Type 1 diabetes occurs when the pancreas fails to make insulin, a hormone that helps regulate blood sugar. To combat this, patients are given insulin via injections or an insulin pump. But even with treatment, their blood levels of glucose – the main sugar in blood – fluctuate much more than in healthy individuals.

Foland-Ross explains: “Kids with diabetes have chronic swings in blood glucose levels, and glucose is important for brain development.”

Brain cells need a steady supply of glucose for fuel. Earlier work revealed brain-structure changes and mild performance impairment on cognitive tasks in children with Type 1 diabetes, but the mechanism had never been studied.

Study methodology

93 children with type 1 diabetes had fMRI brain scans conducted. The children were assessed across five sites: Nemours Children’s Health System in Jacksonville, Florida; Stanford; Washington University in St Louis; the University of Iowa; and Yale.

An additional 57 children who did not have the disease composed the control group. All participants were between 7 and 14 years old. Standard behavioural and cognitive tests were given to all the children before brain scanning.

Whilst in the fMRI scanner, the children performed a cognitive task called “go/no-go” where different letters of the alphabet were shown in random order, and participants were asked to press a button in response to every letter except “X.” The task is often used in brain-scanning studies to evaluate what is happening in the brain while participants are concentrating.

The results showed that the children with diabetes performed the task as accurately as those in the control group, but their brains were behaving differently.

In children with diabetes, the default-mode network, which is the brain’s “idle” system, was not shutting off during the task. To compensate for the abnormal activation of the default-mode network, the brain’s executive control networks, responsible for aspects of self-regulation and concentration, were working harder than normal in the children with diabetes.

These abnormalities were more pronounced in children who had been diagnosed with diabetes at younger ages, suggesting that the problem may worsen with time.

Foland-Ross said: “The longer the exposure you have to dynamic changes in blood glucose levels, the greater the alterations in brain function with respect to the default-mode network.”

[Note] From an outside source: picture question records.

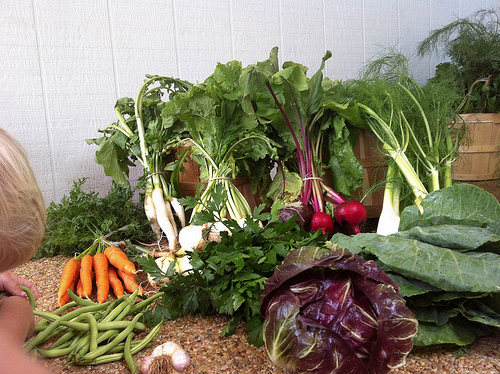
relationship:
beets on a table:
[237, 45, 369, 240] [20, 246, 392, 372]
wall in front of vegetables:
[0, 0, 497, 206] [20, 38, 499, 372]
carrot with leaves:
[57, 245, 145, 307] [26, 170, 153, 257]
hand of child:
[0, 267, 40, 298] [0, 122, 64, 372]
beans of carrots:
[14, 285, 166, 374] [52, 245, 154, 302]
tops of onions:
[174, 70, 266, 175] [164, 211, 231, 249]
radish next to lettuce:
[296, 192, 339, 242] [258, 224, 435, 371]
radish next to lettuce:
[327, 181, 371, 241] [258, 224, 435, 371]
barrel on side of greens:
[321, 108, 498, 220] [86, 43, 480, 256]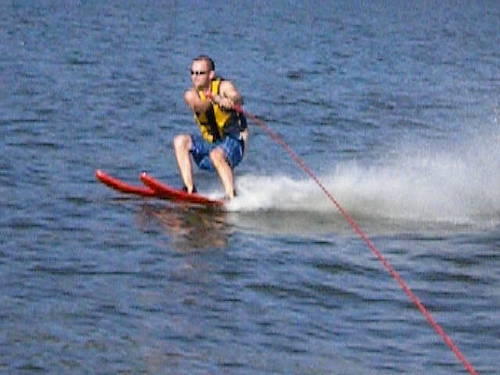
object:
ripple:
[317, 258, 380, 279]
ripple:
[349, 343, 381, 356]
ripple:
[301, 97, 332, 109]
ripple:
[216, 265, 258, 277]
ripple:
[28, 259, 81, 276]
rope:
[205, 91, 478, 375]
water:
[0, 0, 500, 375]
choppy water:
[192, 115, 500, 238]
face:
[191, 60, 208, 87]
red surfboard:
[95, 168, 223, 205]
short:
[186, 135, 244, 172]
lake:
[0, 0, 500, 375]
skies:
[0, 0, 500, 38]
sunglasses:
[191, 69, 210, 74]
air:
[0, 0, 500, 375]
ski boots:
[221, 197, 239, 204]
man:
[173, 55, 248, 201]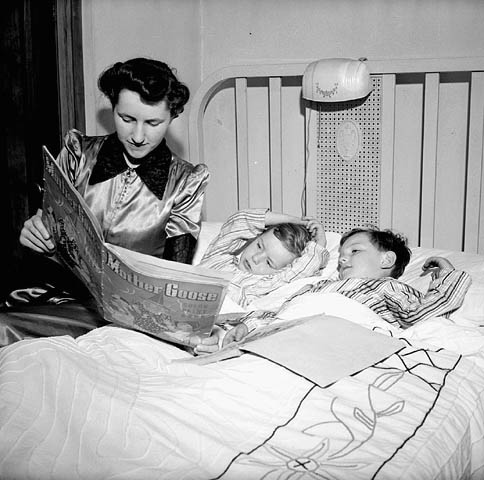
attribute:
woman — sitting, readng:
[18, 57, 211, 306]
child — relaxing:
[192, 205, 327, 311]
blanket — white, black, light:
[5, 303, 477, 479]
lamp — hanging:
[299, 59, 377, 109]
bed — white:
[188, 72, 483, 263]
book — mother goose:
[38, 146, 228, 344]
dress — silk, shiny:
[53, 132, 206, 265]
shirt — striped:
[211, 211, 321, 316]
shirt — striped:
[290, 276, 468, 319]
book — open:
[186, 316, 406, 387]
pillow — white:
[347, 232, 483, 327]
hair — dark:
[96, 63, 193, 110]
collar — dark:
[92, 132, 173, 196]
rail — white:
[231, 80, 255, 212]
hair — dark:
[341, 230, 411, 279]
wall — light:
[80, 3, 478, 247]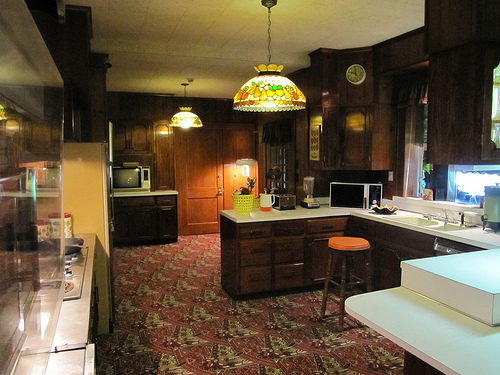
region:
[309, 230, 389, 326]
a stool in front of a sink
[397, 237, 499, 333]
a large white box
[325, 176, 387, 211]
a microwave on a counter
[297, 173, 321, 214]
a blender on a counter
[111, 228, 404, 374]
a red carpet in a kitchen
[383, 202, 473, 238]
a sink in front of a window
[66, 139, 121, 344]
a yellow refrigerator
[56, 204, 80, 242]
a cannister next to a refrigerator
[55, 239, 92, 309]
an electric stove top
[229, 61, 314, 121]
a ceiling light hanging down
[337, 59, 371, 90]
white clock on wall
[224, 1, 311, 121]
lamp hangs from ceiling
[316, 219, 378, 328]
an orange stool on kitchen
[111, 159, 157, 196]
a TV on a kitchen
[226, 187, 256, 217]
a yellow basket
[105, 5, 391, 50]
ceiling is white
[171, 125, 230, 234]
door of a kitchen is brown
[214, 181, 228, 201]
handle of door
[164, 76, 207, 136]
a lamp hang from ceiling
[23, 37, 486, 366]
A kitchen scene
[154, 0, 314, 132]
Light fixtures are hanging from the ceiling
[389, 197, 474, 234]
The kitchen sink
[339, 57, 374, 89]
A clock is on the wall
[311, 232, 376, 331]
A stool is sitting here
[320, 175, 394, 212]
This is a microwave oven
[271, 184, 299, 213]
A toaster is on the counter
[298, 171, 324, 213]
This is a blender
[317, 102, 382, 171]
Kitchen cabinets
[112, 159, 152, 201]
The television is turned off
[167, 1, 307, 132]
colorful lights hanging from the ceiling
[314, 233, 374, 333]
brown and orange stool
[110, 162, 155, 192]
old, white and gray television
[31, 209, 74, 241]
white and red food containers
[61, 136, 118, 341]
yellow and white refridgerator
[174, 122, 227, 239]
brown wood door in the middle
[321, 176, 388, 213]
black and white microwave on the counter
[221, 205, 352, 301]
brown cabinets and white countertop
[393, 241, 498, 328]
white box on the countertop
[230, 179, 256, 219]
yellow plastic storage container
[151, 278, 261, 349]
the kitchen is carpeted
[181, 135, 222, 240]
the doors are wooden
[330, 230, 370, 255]
the top of the stool is orange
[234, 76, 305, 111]
the light is decorated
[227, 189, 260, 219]
the basket is yellow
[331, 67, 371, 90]
a clock is on the wall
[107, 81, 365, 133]
the ceiling has two lights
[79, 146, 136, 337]
the fridge is closed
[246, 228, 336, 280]
the drawers are closed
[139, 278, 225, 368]
the carpet has diagrams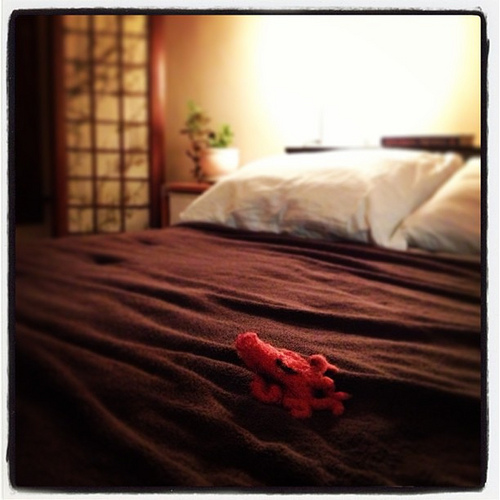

Studies in adults with diabetes suggest that in the later stages of the disease, the brain eventually loses its ability to compensate for this problem.

What’s next?

Scientists want to study whether achieving better blood glucose concentrations through treatment with a closed-loop artificial pancreas benefits children’s brain function. These devices electronically couple a blood glucose sensor to an insulin pump that automatically adjusts insulin delivery.

Reiss said: “We hope that with improvements in devices for diabetes treatment, these findings will either decrease in severity or go away. With better blood sugar control, children’s brains might be able to recover normal activity.

“Young brains have the most potential for plasticity and repair, but children also have a long time to live with the consequences, if problems with brain function persist.”

The paper’s other Stanford co-authors are Gabby Tong, an affiliate at the Center for Interdisciplinary Brain Sciences Research at Stanford, and Paul Mazaika, PhD, associate director of computational neuroimaging at the centre. Researchers at all study sites also contributed to the work.